Task to complete ▸
Pictures should be left out while the data beneath this task is written out word for word.

Pose estimation data
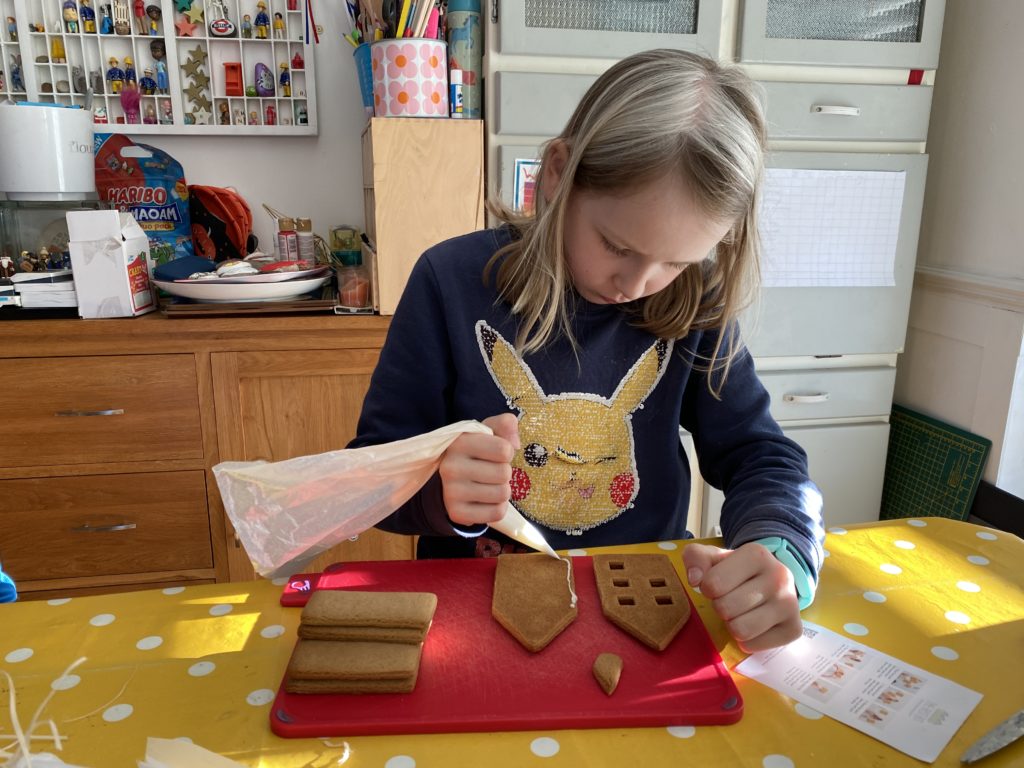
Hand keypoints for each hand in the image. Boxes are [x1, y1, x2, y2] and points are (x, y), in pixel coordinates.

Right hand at [440, 413, 519, 527]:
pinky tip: (485, 500)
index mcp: (459, 442)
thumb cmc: (476, 452)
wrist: (449, 479)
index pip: (504, 450)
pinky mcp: (457, 513)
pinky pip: (497, 513)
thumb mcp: (488, 431)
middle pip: (504, 473)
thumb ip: (505, 424)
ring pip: (502, 494)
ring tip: (488, 484)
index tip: (495, 454)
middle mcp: (451, 467)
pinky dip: (497, 507)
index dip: (506, 452)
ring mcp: (452, 492)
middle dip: (504, 473)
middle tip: (491, 471)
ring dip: (502, 490)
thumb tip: (515, 443)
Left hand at [683, 542, 801, 651]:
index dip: (707, 587)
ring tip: (741, 612)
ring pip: (740, 630)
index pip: (713, 584)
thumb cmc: (736, 570)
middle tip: (731, 599)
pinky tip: (754, 625)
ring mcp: (790, 604)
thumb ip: (695, 558)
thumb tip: (695, 579)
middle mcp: (779, 577)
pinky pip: (753, 646)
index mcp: (757, 554)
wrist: (772, 582)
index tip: (718, 583)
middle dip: (720, 606)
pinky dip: (747, 640)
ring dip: (732, 624)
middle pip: (725, 608)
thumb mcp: (713, 557)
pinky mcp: (794, 629)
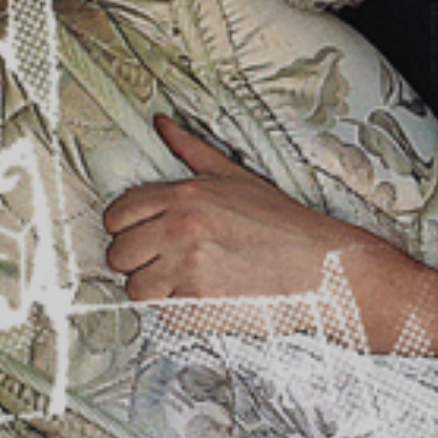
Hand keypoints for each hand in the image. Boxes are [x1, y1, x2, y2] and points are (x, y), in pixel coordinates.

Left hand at [102, 116, 371, 301]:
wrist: (320, 267)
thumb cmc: (283, 224)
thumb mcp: (237, 177)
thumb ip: (192, 149)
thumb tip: (162, 124)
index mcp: (185, 196)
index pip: (117, 213)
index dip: (124, 226)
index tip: (139, 233)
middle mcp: (180, 230)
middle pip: (118, 254)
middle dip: (136, 258)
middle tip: (163, 258)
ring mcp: (187, 270)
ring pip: (135, 288)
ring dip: (154, 287)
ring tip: (183, 279)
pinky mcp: (197, 306)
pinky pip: (162, 314)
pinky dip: (178, 310)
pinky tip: (203, 295)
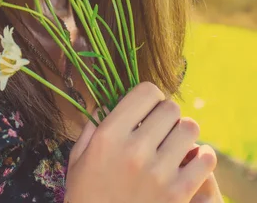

Task solution ▸
Hand keypoints for each hand in the image. Boxes are [x1, y1, x2, y2] and points are (x, y), in pixel coordinates.

Right hand at [440, 413, 519, 527]:
pinky tip: (485, 500)
index mcp: (459, 442)
thumb cmc: (476, 452)
wrist: (449, 479)
index pip: (504, 450)
pinky mcp: (457, 513)
pinky pip: (497, 513)
thumb mcp: (488, 431)
middle pip: (504, 473)
thumb ip: (505, 424)
ring pip: (502, 494)
ring tip: (488, 484)
index tip: (495, 454)
middle mcp: (451, 467)
pinky dip: (497, 507)
index dip: (506, 452)
ring mcp: (452, 492)
middle dip: (504, 473)
middle tip: (491, 471)
ring dip: (502, 490)
thumb tip: (515, 443)
Left hand at [683, 542, 801, 651]:
index dip: (707, 587)
ring tip: (741, 612)
ring pip: (740, 630)
index pip: (713, 584)
thumb cmc: (736, 570)
middle tip: (731, 599)
pinky tip: (754, 625)
ring mcp: (790, 604)
thumb ip: (695, 558)
thumb tip: (695, 579)
middle mcp: (779, 577)
pinky pip: (753, 646)
index mcp: (757, 554)
wrist: (772, 582)
index tip: (718, 583)
middle dip: (720, 606)
pinky dip: (747, 640)
ring dip: (732, 624)
middle pip: (725, 608)
thumb mcp: (713, 557)
pinky mcp: (794, 629)
Hand keypoints for each hand in the image. Boxes are [x1, y1, x2, y2] and points are (x, y), in pixel coordinates.

Left hand at [102, 116, 371, 301]:
wrist: (320, 267)
thumb cmc: (283, 224)
thumb mcp: (237, 177)
thumb ip: (192, 149)
thumb tip: (162, 124)
index mcp: (185, 196)
index pip: (117, 213)
index dip: (124, 226)
index tip: (139, 233)
middle mcp: (180, 230)
middle pip: (118, 254)
middle dip: (136, 258)
middle tip: (163, 258)
ring mcp: (187, 270)
ring pip: (135, 288)
ring dip: (154, 287)
ring tip: (183, 279)
pinky mcp: (197, 306)
pinky pip: (162, 314)
pinky dip: (178, 310)
pinky tip: (203, 295)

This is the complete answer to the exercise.